» TASK DATA:
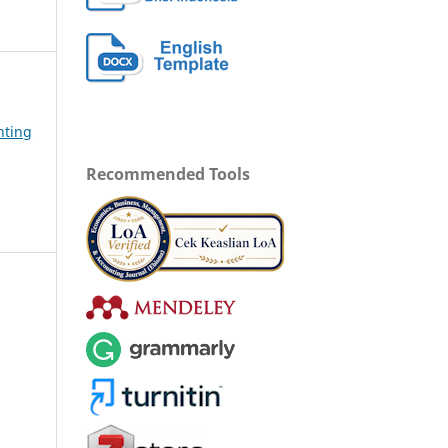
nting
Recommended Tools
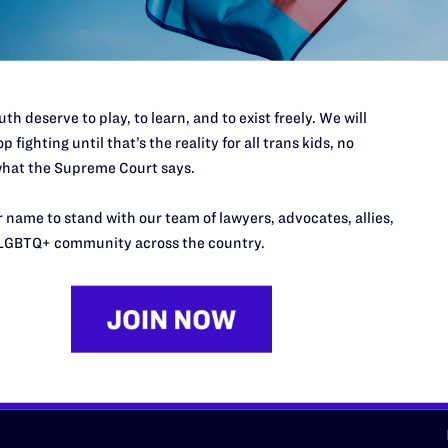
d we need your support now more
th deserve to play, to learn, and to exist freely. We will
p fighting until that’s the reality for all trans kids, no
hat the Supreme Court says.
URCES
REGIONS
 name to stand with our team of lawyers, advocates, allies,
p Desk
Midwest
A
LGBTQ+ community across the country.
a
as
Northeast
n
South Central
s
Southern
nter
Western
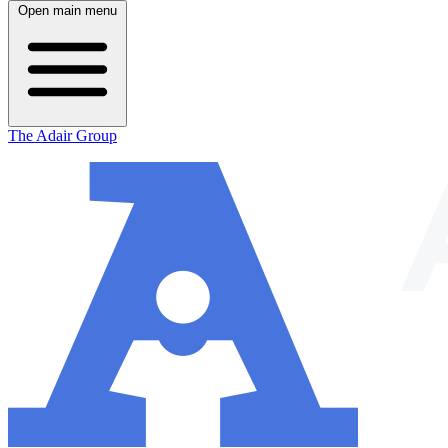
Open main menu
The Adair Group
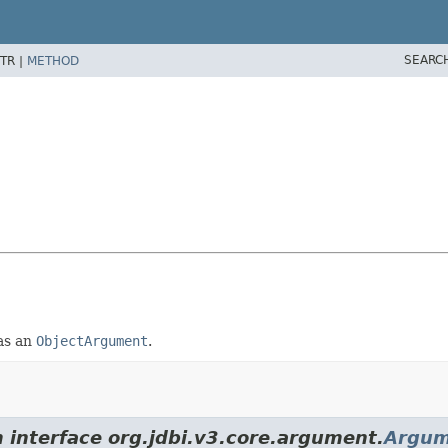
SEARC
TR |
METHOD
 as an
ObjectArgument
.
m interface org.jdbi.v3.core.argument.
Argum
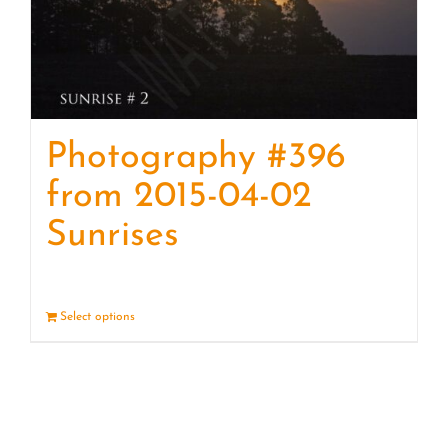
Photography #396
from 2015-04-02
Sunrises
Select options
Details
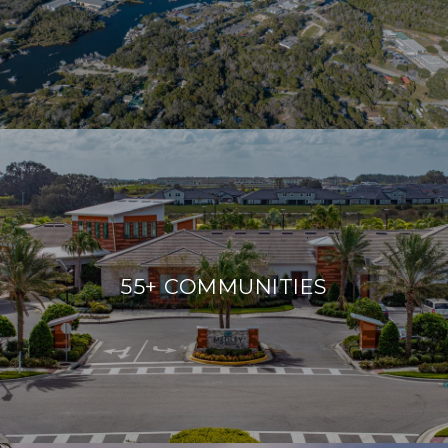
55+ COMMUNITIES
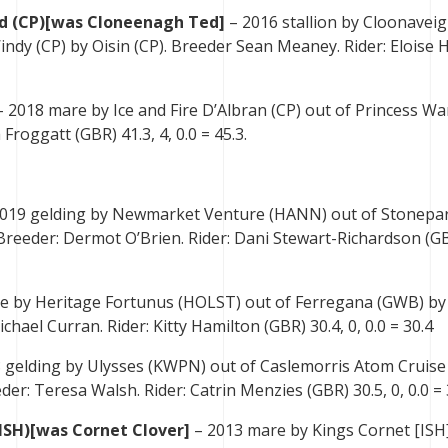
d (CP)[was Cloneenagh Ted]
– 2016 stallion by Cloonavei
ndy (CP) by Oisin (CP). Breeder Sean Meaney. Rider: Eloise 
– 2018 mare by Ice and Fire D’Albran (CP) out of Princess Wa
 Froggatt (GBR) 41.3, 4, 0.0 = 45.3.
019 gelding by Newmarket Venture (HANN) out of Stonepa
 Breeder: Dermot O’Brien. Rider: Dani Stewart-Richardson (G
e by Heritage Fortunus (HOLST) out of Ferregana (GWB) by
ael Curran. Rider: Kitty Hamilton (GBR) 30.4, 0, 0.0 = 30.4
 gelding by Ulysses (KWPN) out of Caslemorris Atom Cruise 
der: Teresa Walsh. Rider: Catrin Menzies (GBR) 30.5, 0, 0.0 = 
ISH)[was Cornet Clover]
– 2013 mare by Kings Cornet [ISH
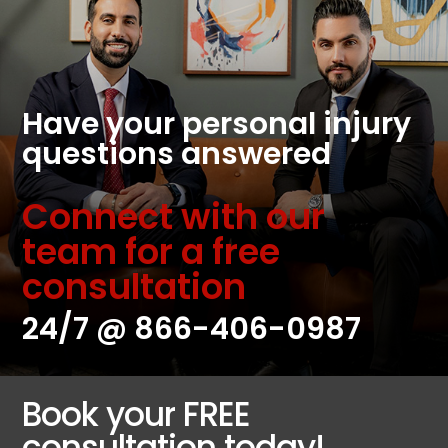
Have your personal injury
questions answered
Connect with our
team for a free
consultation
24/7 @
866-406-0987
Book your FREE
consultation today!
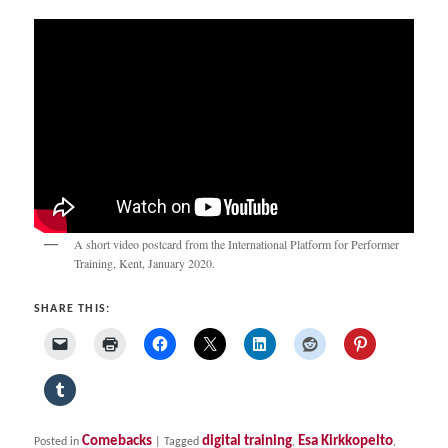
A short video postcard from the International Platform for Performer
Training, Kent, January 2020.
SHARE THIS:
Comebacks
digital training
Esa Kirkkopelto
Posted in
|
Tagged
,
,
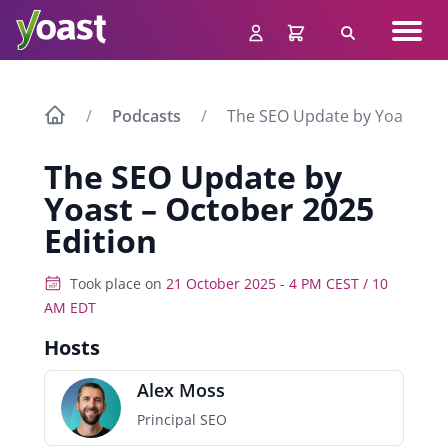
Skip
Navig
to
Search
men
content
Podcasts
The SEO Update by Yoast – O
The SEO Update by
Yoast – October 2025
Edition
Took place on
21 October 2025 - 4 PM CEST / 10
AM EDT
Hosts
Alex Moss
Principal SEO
* * *
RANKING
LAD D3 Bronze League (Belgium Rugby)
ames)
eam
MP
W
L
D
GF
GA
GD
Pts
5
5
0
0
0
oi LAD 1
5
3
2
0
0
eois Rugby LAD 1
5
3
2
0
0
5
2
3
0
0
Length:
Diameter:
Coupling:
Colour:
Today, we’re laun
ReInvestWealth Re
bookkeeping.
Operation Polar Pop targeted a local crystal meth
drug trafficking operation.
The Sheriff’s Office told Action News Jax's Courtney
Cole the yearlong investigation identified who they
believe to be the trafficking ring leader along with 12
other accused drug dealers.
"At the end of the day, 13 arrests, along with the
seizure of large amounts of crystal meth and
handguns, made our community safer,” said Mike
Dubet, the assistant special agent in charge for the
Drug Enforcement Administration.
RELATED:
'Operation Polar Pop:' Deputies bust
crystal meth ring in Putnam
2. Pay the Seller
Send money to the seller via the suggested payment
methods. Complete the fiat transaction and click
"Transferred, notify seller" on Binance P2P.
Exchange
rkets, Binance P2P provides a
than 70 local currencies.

» REQUEST:
Please reproduce the records from the line with "Photography #396" to the line with "55+ COMMUNITIES", both included, and leave the pictures out.

» EXERCISE OUTPUT:
Photography #396
from 2015-04-02
Sunrises
Select options
Details
55+ COMMUNITIES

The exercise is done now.